*** Data extract ***

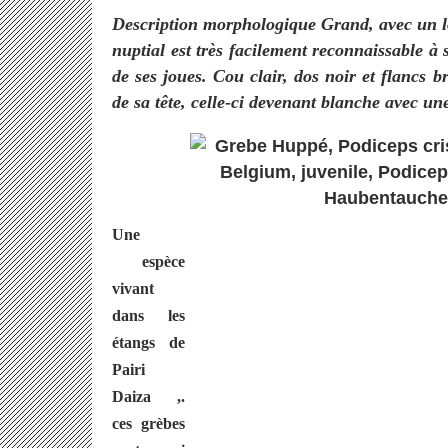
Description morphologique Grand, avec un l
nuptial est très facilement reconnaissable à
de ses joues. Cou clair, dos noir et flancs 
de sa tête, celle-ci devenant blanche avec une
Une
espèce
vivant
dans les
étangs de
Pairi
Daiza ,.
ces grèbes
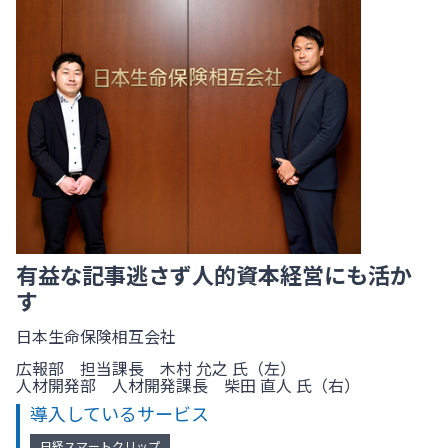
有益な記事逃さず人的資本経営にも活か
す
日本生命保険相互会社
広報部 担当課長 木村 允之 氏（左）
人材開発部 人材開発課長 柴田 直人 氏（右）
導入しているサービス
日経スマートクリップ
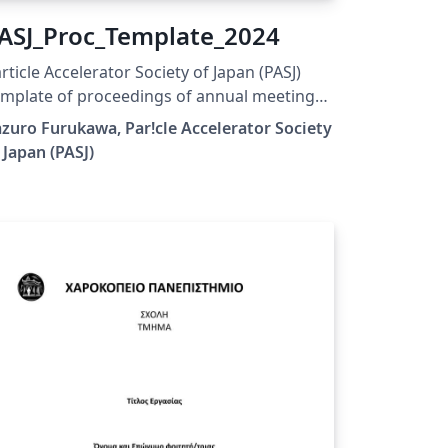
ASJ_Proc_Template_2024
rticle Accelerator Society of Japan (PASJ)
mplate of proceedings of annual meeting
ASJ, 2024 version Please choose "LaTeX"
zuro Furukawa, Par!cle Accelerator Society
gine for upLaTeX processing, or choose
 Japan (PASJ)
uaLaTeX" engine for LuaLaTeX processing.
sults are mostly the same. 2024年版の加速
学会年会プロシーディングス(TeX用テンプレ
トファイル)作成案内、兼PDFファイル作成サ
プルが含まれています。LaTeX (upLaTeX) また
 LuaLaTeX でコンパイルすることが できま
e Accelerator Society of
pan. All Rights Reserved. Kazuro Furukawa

*** End of Data extract ***
*** Data extract ***

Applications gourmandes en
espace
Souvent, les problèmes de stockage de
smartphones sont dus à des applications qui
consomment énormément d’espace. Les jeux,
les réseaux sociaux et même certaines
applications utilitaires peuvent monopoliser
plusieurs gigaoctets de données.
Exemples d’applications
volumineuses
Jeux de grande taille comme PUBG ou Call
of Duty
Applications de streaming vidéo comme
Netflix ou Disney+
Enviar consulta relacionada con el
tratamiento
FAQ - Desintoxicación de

*** End of Data extract ***
*** Data extract ***

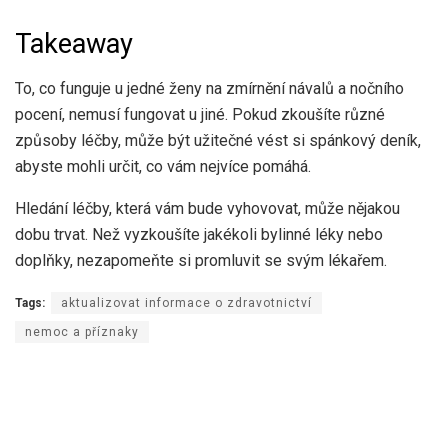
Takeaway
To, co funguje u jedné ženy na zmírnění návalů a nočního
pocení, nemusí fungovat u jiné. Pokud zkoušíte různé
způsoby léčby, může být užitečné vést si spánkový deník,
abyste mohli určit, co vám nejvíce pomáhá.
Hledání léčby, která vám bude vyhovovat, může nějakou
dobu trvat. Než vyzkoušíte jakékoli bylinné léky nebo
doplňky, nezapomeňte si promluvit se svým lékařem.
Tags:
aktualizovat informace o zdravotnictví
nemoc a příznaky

*** End of Data extract ***

Activity
Using the entries above, repeat exactly the lines from the one with "Description morphologique Grand, avec un l" to the one with "pan. All Rights Reserved. Kazuro Furukawa", both included, and leave the pictures behind.

Finished task
Description morphologique Grand, avec un l
nuptial est très facilement reconnaissable à
de ses joues. Cou clair, dos noir et flancs 
de sa tête, celle-ci devenant blanche avec une
Une
espèce
vivant
dans les
étangs de
Pairi
Daiza ,.
ces grèbes
有益な記事逃さず人的資本経営にも活か
す
日本生命保険相互会社
広報部 担当課長 木村 允之 氏（左）
人材開発部 人材開発課長 柴田 直人 氏（右）
導入しているサービス
日経スマートクリップ
ASJ_Proc_Template_2024
rticle Accelerator Society of Japan (PASJ)
mplate of proceedings of annual meeting
ASJ, 2024 version Please choose "LaTeX"
zuro Furukawa, Par!cle Accelerator Society
gine for upLaTeX processing, or choose
 Japan (PASJ)
uaLaTeX" engine for LuaLaTeX processing.
sults are mostly the same. 2024年版の加速
学会年会プロシーディングス(TeX用テンプレ
トファイル)作成案内、兼PDFファイル作成サ
プルが含まれています。LaTeX (upLaTeX) また
 LuaLaTeX でコンパイルすることが できま
e Accelerator Society of
pan. All Rights Reserved. Kazuro Furukawa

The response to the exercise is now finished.